Bayrou heeft het voorbije jaar steeds meer afstand genomen van de UMP, hij is met zijn rest van de UDF een onafhankelijker beleid gaan voeren dat tegenwoordig wordt omschreven als “sociaal en liberaal”. Een omschrijving die ook opgaat voor de PS.
Bayrou en Royal, twee kandidaten die in dezelfde vijver zitten te vissen. Dan komt het erop aan de meest geloofwaardige te zijn. Royal heeft duidelijk een probleem met geloofwaardigheid. Een jaar lang b leef ze vaag over het programma waar ze voor stond. Haar programma moest maar van onderuit komen, en van onderuit kwamen honderd punten die een catalogus zonder duidelijke lijn vormen.
Peilingen
Royal heeft nu al de “olifanten” van de PS rond zich verzameld om haar campagne te ondersteunen en aan geloofwaardigheid te winnen. Haar medestanders wijten haar neergang in de peilingen aan de media en de opiniepeilers die ter kwader trouw zouden zijn.
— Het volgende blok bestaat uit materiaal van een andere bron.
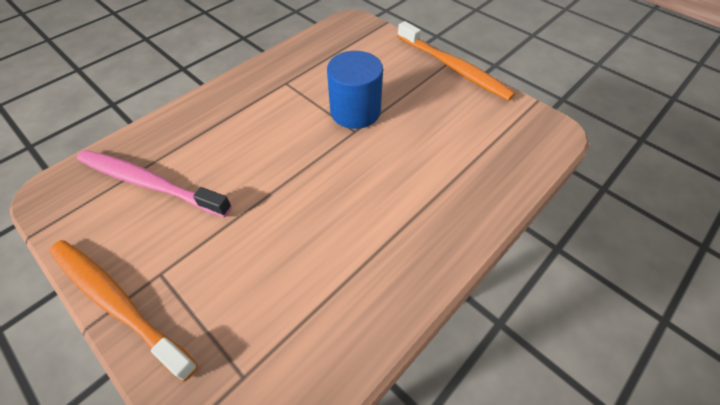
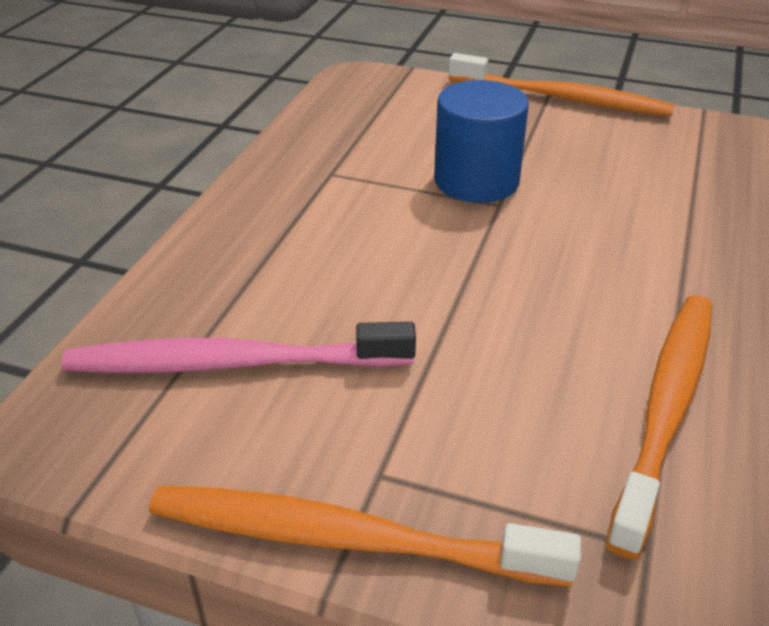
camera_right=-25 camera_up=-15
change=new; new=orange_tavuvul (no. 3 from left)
Als voorbeeld gaf men een ongunstige peiling die werd gehouden vóór ze op TF1 een uitzending had die door negen miljoen kijkers werd gevolgd. De resultaten waren daarvoor bekend maar werden pas nadien gepubliceerd, zodat de opiniepeilers daarmee de indruk gaven dat de reactie op die uitzending negatief was.
Zowat alle peilingen gaven toen wel aan dat de helft van de potentiële kiezers toen nog onbeslist was, zodat terecht de vraag rijst wat al die peilingen (zeker gezien voorgaande) voorstellen.
Het kamp van Royal mag echter vooral niet vergeten dat het onder meer ook via peilingen was dat zij eind 2005 ineens als een komeet naar omhoog schoot. Het waren de goede peilingen die veel leden van de PS ervan overtuigden dat zij de beste kandidaat was omdat zij volgens de peilers de meeste kans bood Sarkozy te verslaan.